↓

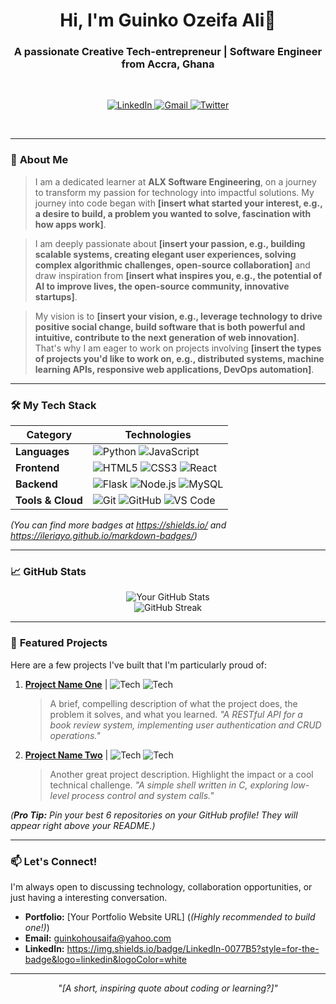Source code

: <h1 align="center">Hi, I'm Guinko Ozeifa Ali👋</h1>
<h3 align="center">A passionate Creative Tech-entrepreneur | Software Engineer from Accra, Ghana</h3>
<br>

<p align="center">
  <a href="https://www.linkedin.com/in/guinko-ozeifa-ali-9a06802a5?utm_source=share&utm_campaign=share_via&utm_content=profile&utm_medium=ios_app">
    <img src="https://img.shields.io/badge/LinkedIn-0077B5?style=for-the-badge&logo=linkedin&logoColor=white" alt="LinkedIn">
  </a>
  <a href="guinkohousaifa@gmail.com">
    <img src="https://img.shields.io/badge/Gmail-D14836?style=for-the-badge&logo=gmail&logoColor=white" alt="Gmail">
  </a>
  <a href="[Your Twitter or other social media URL]">
    <img src="https://img.shields.io/badge/Twitter-1DA1F2?style=for-the-badge&logo=twitter&logoColor=white" alt="Twitter">
  </a>
</p>
<br>

---

### 🚀 **About Me**

> I am a dedicated learner at **ALX Software Engineering**, on a journey to transform my passion for technology into impactful solutions. My journey into code began with **[insert what started your interest, e.g., a desire to build, a problem you wanted to solve, fascination with how apps work]**.

> I am deeply passionate about **[insert your passion, e.g., building scalable systems, creating elegant user experiences, solving complex algorithmic challenges, open-source collaboration]** and draw inspiration from **[insert what inspires you, e.g., the potential of AI to improve lives, the open-source community, innovative startups]**.

> My vision is to **[insert your vision, e.g., leverage technology to drive positive social change, build software that is both powerful and intuitive, contribute to the next generation of web innovation]**. That's why I am eager to work on projects involving **[insert the types of projects you'd like to work on, e.g., distributed systems, machine learning APIs, responsive web applications, DevOps automation]**.

---

### 🛠️ **My Tech Stack**

| Category          | Technologies                                                                                                                                                                                                                                                                                                                              |
| ----------------- | ----------------------------------------------------------------------------------------------------------------------------------------------------------------------------------------------------------------------------------------------------------------------------------------------------------------------------------------- |
| **Languages**     | ![Python](https://img.shields.io/badge/python-3670A0?style=for-the-badge&logo=python&logoColor=ffdd54) ![JavaScript](https://img.shields.io/badge/javascript-%23323330.svg?style=for-the-badge&logo=javascript&logoColor=%23F7DF1E) |
| **Frontend**      | ![HTML5](https://img.shields.io/badge/html5-%23E34F26.svg?style=for-the-badge&logo=html5&logoColor=white) ![CSS3](https://img.shields.io/badge/css3-%231572B6.svg?style=for-the-badge&logo=css3&logoColor=white) ![React](https://img.shields.io/badge/react-%2320232a.svg?style=for-the-badge&logo=react&logoColor=%2361DAFB)            |
| **Backend**       | ![Flask](https://img.shields.io/badge/flask-%23000.svg?style=for-the-badge&logo=flask&logoColor=white) ![Node.js](https://img.shields.io/badge/node.js-6DA55F?style=for-the-badge&logo=node.js&logoColor=white) ![MySQL](https://img.shields.io/badge/mysql-%2300f.svg?style=for-the-badge&logo=mysql&logoColor=white)                   |
| **Tools & Cloud** | ![Git](https://img.shields.io/badge/git-%23F05033.svg?style=for-the-badge&logo=git&logoColor=white) ![GitHub](https://img.shields.io/badge/github-%23121011.svg?style=for-the-badge&logo=github&logoColor=white) ![VS Code](https://img.shields.io/badge/VS%20Code-0078d7.svg?style=for-the-badge&logo=visual-studio-code&logoColor=white)                |

*(You can find more badges at https://shields.io/ and https://ileriayo.github.io/markdown-badges/)*

---

### 📈 **GitHub Stats**

<p align="center">
  <img src="https://github-readme-stats.vercel.app/api?username=[YOUR_GITHUB_USERNAME]&show_icons=true&theme=radical&hide_border=true" alt="Your GitHub Stats" />
  <br>
  <img src="https://github-readme-streak-stats.herokuapp.com/?user=[YOUR_GITHUB_USERNAME]&theme=radical&hide_border=true" alt="GitHub Streak" />
</p>

---

### 🌟 **Featured Projects**

Here are a few projects I've built that I'm particularly proud of:

1.  **[Project Name One](https://github.com/your-username/project-one)** | ![Tech](https://img.shields.io/badge/Python-Flask-green) ![Tech](https://img.shields.io/badge/MySQL-Database-blue)
    > A brief, compelling description of what the project does, the problem it solves, and what you learned. *"A RESTful API for a book review system, implementing user authentication and CRUD operations."*

2.  **[Project Name Two](https://github.com/your-username/project-two)** | ![Tech](https://img.shields.io/badge/React-Frontend-61DAFB) ![Tech](https://img.shields.io/badge/C-Backend-00599C)
    > Another great project description. Highlight the impact or a cool technical challenge. *"A simple shell written in C, exploring low-level process control and system calls."*

*(**Pro Tip:** Pin your best 6 repositories on your GitHub profile! They will appear right above your README.)*

---

### 📫 **Let's Connect!**

I'm always open to discussing technology, collaboration opportunities, or just having a interesting conversation.

-   **Portfolio:** [Your Portfolio Website URL] (*(Highly recommended to build one!)*)
-   **Email:** guinkohousaifa@yahoo.com
-   **LinkedIn:** https://img.shields.io/badge/LinkedIn-0077B5?style=for-the-badge&logo=linkedin&logoColor=white

---

<p align="center">
 <!-- <img src="https://komarev.com/ghpvc/?username=[YOUR_GITHUB_USERNAME]&label=Profile%20Views&color=0e75b6&style=flat" alt="Profile View Counter" />
</p>--->
<p align="center"><i>"[A short, inspiring quote about coding or learning?]"</i></p>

↑

What to do ▸
Every record should be duplicated exactly, though any picture in it must be left out.

Written solution ▸
Source code

: <h1 align="center">Hi, I'm Guinko Ozeifa Ali👋</h1>
<h3 align="center">A passionate Creative Tech-entrepreneur | Software Engineer from Accra, Ghana</h3>
<br>

<p align="center">
  <a href="https://www.linkedin.com/in/guinko-ozeifa-ali-9a06802a5?utm_source=share&utm_campaign=share_via&utm_content=profile&utm_medium=ios_app">
    <img src="https://img.shields.io/badge/LinkedIn-0077B5?style=for-the-badge&logo=linkedin&logoColor=white" alt="LinkedIn">
  </a>
  <a href="guinkohousaifa@gmail.com">
    <img src="https://img.shields.io/badge/Gmail-D14836?style=for-the-badge&logo=gmail&logoColor=white" alt="Gmail">
  </a>
  <a href="[Your Twitter or other social media URL]">
    <img src="https://img.shields.io/badge/Twitter-1DA1F2?style=for-the-badge&logo=twitter&logoColor=white" alt="Twitter">
  </a>
</p>
<br>

---

### 🚀 **About Me**

> I am a dedicated learner at **ALX Software Engineering**, on a journey to transform my passion for technology into impactful solutions. My journey into code began with **[insert what started your interest, e.g., a desire to build, a problem you wanted to solve, fascination with how apps work]**.

> I am deeply passionate about **[insert your passion, e.g., building scalable systems, creating elegant user experiences, solving complex algorithmic challenges, open-source collaboration]** and draw inspiration from **[insert what inspires you, e.g., the potential of AI to improve lives, the open-source community, innovative startups]**.

> My vision is to **[insert your vision, e.g., leverage technology to drive positive social change, build software that is both powerful and intuitive, contribute to the next generation of web innovation]**. That's why I am eager to work on projects involving **[insert the types of projects you'd like to work on, e.g., distributed systems, machine learning APIs, responsive web applications, DevOps automation]**.

---

### 🛠️ **My Tech Stack**

| Category          | Technologies                                                                                                                                                                                                                                                                                                                              |
| ----------------- | ----------------------------------------------------------------------------------------------------------------------------------------------------------------------------------------------------------------------------------------------------------------------------------------------------------------------------------------- |
| **Languages**     | ![Python](https://img.shields.io/badge/python-3670A0?style=for-the-badge&logo=python&logoColor=ffdd54) ![JavaScript](https://img.shields.io/badge/javascript-%23323330.svg?style=for-the-badge&logo=javascript&logoColor=%23F7DF1E) |
| **Frontend**      | ![HTML5](https://img.shields.io/badge/html5-%23E34F26.svg?style=for-the-badge&logo=html5&logoColor=white) ![CSS3](https://img.shields.io/badge/css3-%231572B6.svg?style=for-the-badge&logo=css3&logoColor=white) ![React](https://img.shields.io/badge/react-%2320232a.svg?style=for-the-badge&logo=react&logoColor=%2361DAFB)            |
| **Backend**       | ![Flask](https://img.shields.io/badge/flask-%23000.svg?style=for-the-badge&logo=flask&logoColor=white) ![Node.js](https://img.shields.io/badge/node.js-6DA55F?style=for-the-badge&logo=node.js&logoColor=white) ![MySQL](https://img.shields.io/badge/mysql-%2300f.svg?style=for-the-badge&logo=mysql&logoColor=white)                   |
| **Tools & Cloud** | ![Git](https://img.shields.io/badge/git-%23F05033.svg?style=for-the-badge&logo=git&logoColor=white) ![GitHub](https://img.shields.io/badge/github-%23121011.svg?style=for-the-badge&logo=github&logoColor=white) ![VS Code](https://img.shields.io/badge/VS%20Code-0078d7.svg?style=for-the-badge&logo=visual-studio-code&logoColor=white)                |

*(You can find more badges at https://shields.io/ and https://ileriayo.github.io/markdown-badges/)*

---

### 📈 **GitHub Stats**

<p align="center">
  <img src="https://github-readme-stats.vercel.app/api?username=[YOUR_GITHUB_USERNAME]&show_icons=true&theme=radical&hide_border=true" alt="Your GitHub Stats" />
  <br>
  <img src="https://github-readme-streak-stats.herokuapp.com/?user=[YOUR_GITHUB_USERNAME]&theme=radical&hide_border=true" alt="GitHub Streak" />
</p>

---

### 🌟 **Featured Projects**

Here are a few projects I've built that I'm particularly proud of:

1.  **[Project Name One](https://github.com/your-username/project-one)** | ![Tech](https://img.shields.io/badge/Python-Flask-green) ![Tech](https://img.shields.io/badge/MySQL-Database-blue)
    > A brief, compelling description of what the project does, the problem it solves, and what you learned. *"A RESTful API for a book review system, implementing user authentication and CRUD operations."*

2.  **[Project Name Two](https://github.com/your-username/project-two)** | ![Tech](https://img.shields.io/badge/React-Frontend-61DAFB) ![Tech](https://img.shields.io/badge/C-Backend-00599C)
    > Another great project description. Highlight the impact or a cool technical challenge. *"A simple shell written in C, exploring low-level process control and system calls."*

*(**Pro Tip:** Pin your best 6 repositories on your GitHub profile! They will appear right above your README.)*

---

### 📫 **Let's Connect!**

I'm always open to discussing technology, collaboration opportunities, or just having a interesting conversation.

-   **Portfolio:** [Your Portfolio Website URL] (*(Highly recommended to build one!)*)
-   **Email:** guinkohousaifa@yahoo.com
-   **LinkedIn:** https://img.shields.io/badge/LinkedIn-0077B5?style=for-the-badge&logo=linkedin&logoColor=white

---

<p align="center">
 <!-- <img src="https://komarev.com/ghpvc/?username=[YOUR_GITHUB_USERNAME]&label=Profile%20Views&color=0e75b6&style=flat" alt="Profile View Counter" />
</p>--->
<p align="center"><i>"[A short, inspiring quote about coding or learning?]"</i></p>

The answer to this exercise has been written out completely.